= Rupel Group =

Geologic formations in Belgium

The Rupel Group is a stratigraphic group of rock strata in the subsurface of Belgium. It is subdivided into three formations that are all marine deposits (sands and clays) of Oligocene age.

==Name==
The Rupel Group was first named by Belgian geologist André Hubert Dumont in 1849. It shares its name with the Rupelian age (34 to 28 million years ago) of the geological timescale. Both group and age are named after the Belgian river Rupel. The Rupel Group corresponds with the Rupel Formation in the Netherlands.

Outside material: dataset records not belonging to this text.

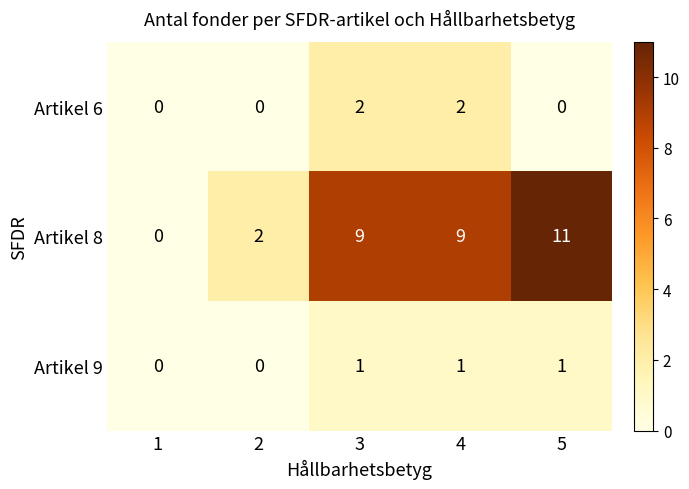

The Artikel 6 series shows 0 at 2. True or false?

True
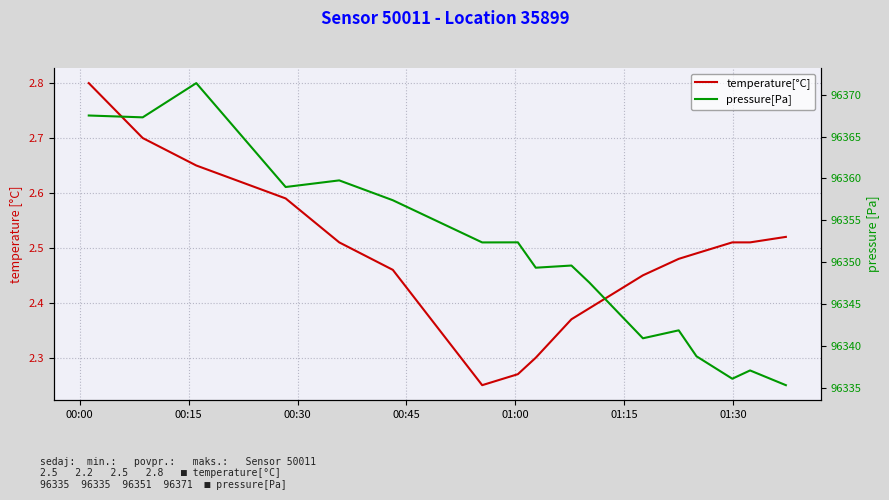

True or false: pressure[Pa] has a value of 127839.8 at 00:30.

False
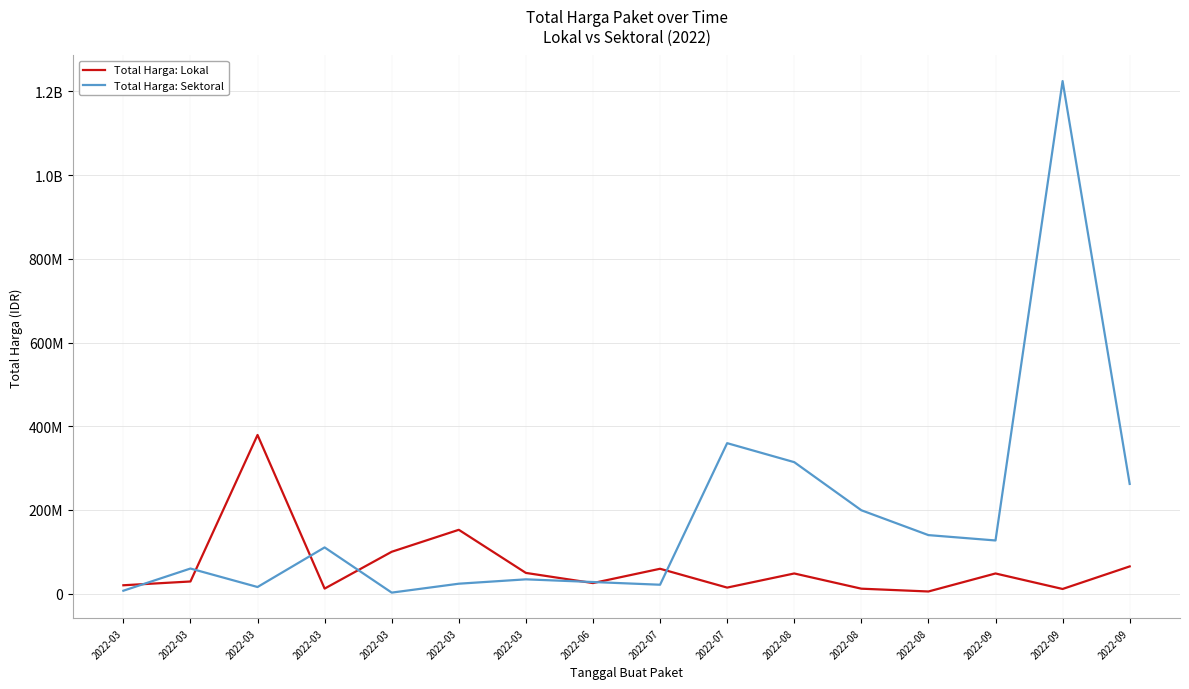

What value does the Total Harga: Sektoral series have at 2022-09, to the nearest 50?

1224682000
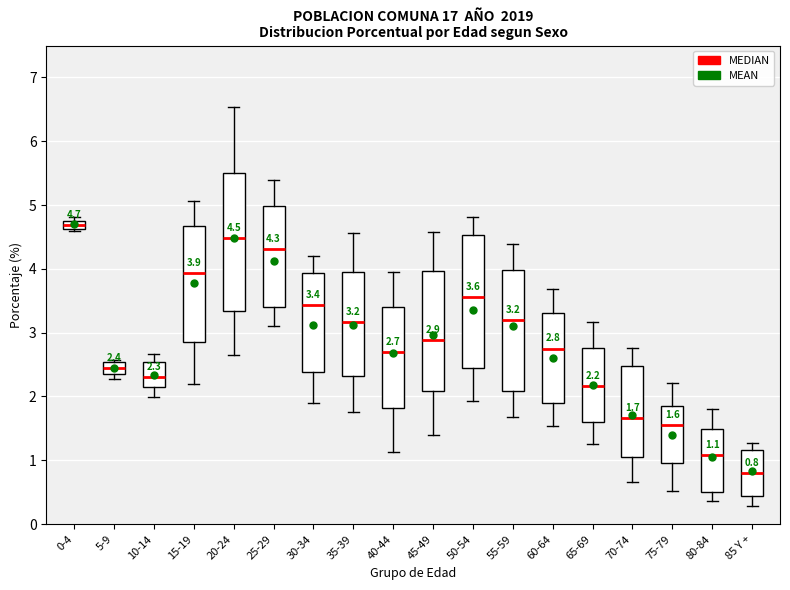

Which box's median line is the lowest?

85 Y +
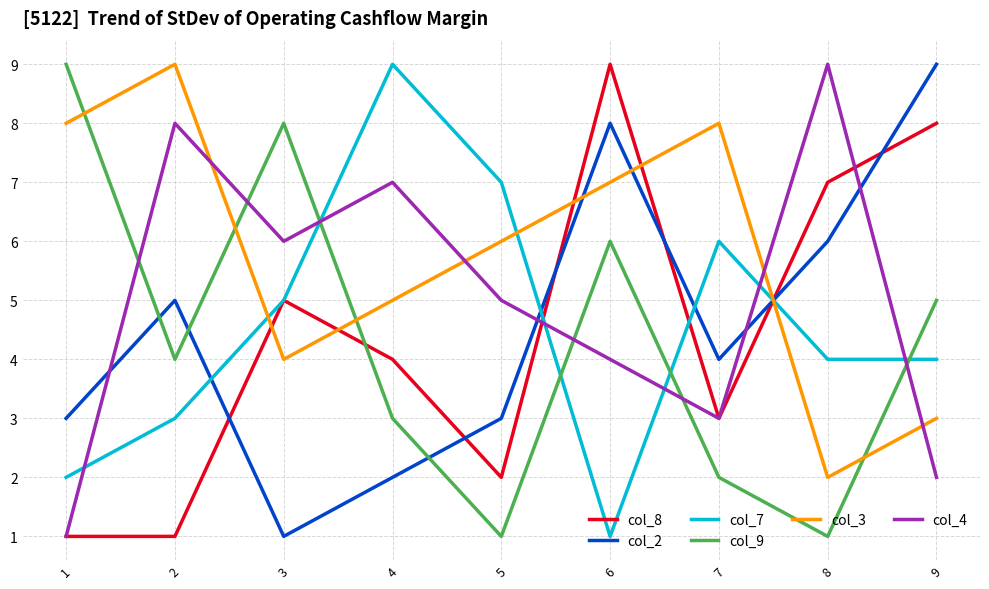

What is the difference between the maximum and minimum values in the col_4 series?

8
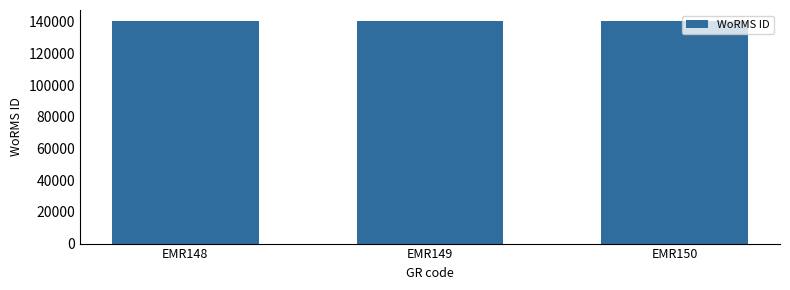

True or false: the data shows 207566 at EMR148.

False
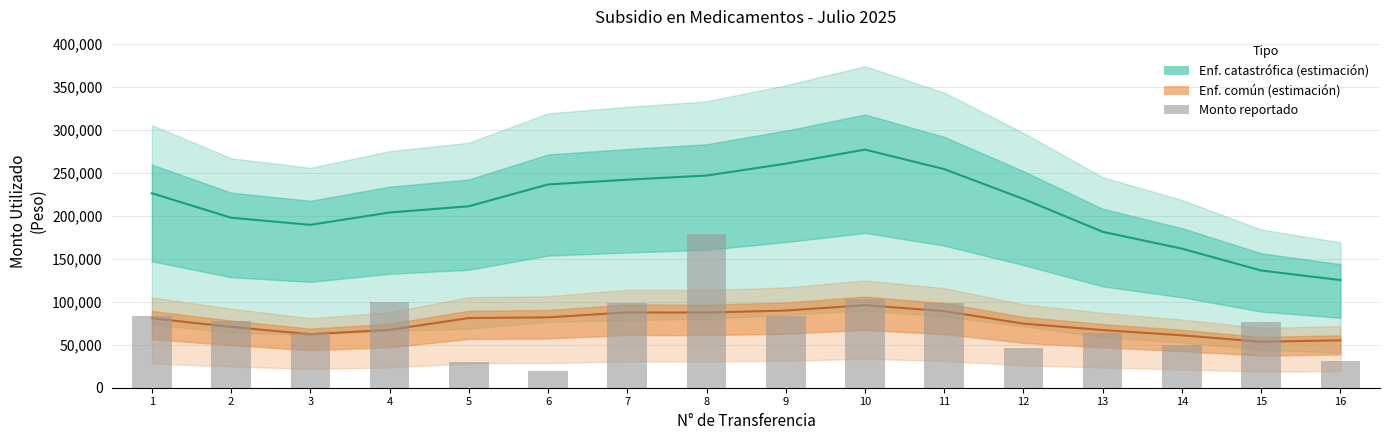

What is the difference between the values at 8 and 6?

159000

==Facies and lithologies==
The Rupel Group can be 250 meters thick at maximum. During the Rupelian age Belgium was covered by a shallow sea. The formations of the Rupel Group therefore have a shallow marine to near coastal facies.

==Stratigraphy==
The group is subdivided into three formations: the Bilzen Formation (yellow-white glauconiferous fine sand, containing fossils), the Boom Formation (a thick clay deposit, containing loam layers and septaria) and the Eigenbilzen Formation (strongly layered sands).

The Rupel Group lies stratigraphically on top of the late Eocene Tongeren Group (Sint Huibrechts-Hern Formation or Zelzate Formation) or Maldegem Formation. The group can be covered by a range of younger formations, such as the late Oligocene Voort Formation, the Miocene Berchem Formation or Bolderberg Formation or the Pliocene Kattendijk Formation.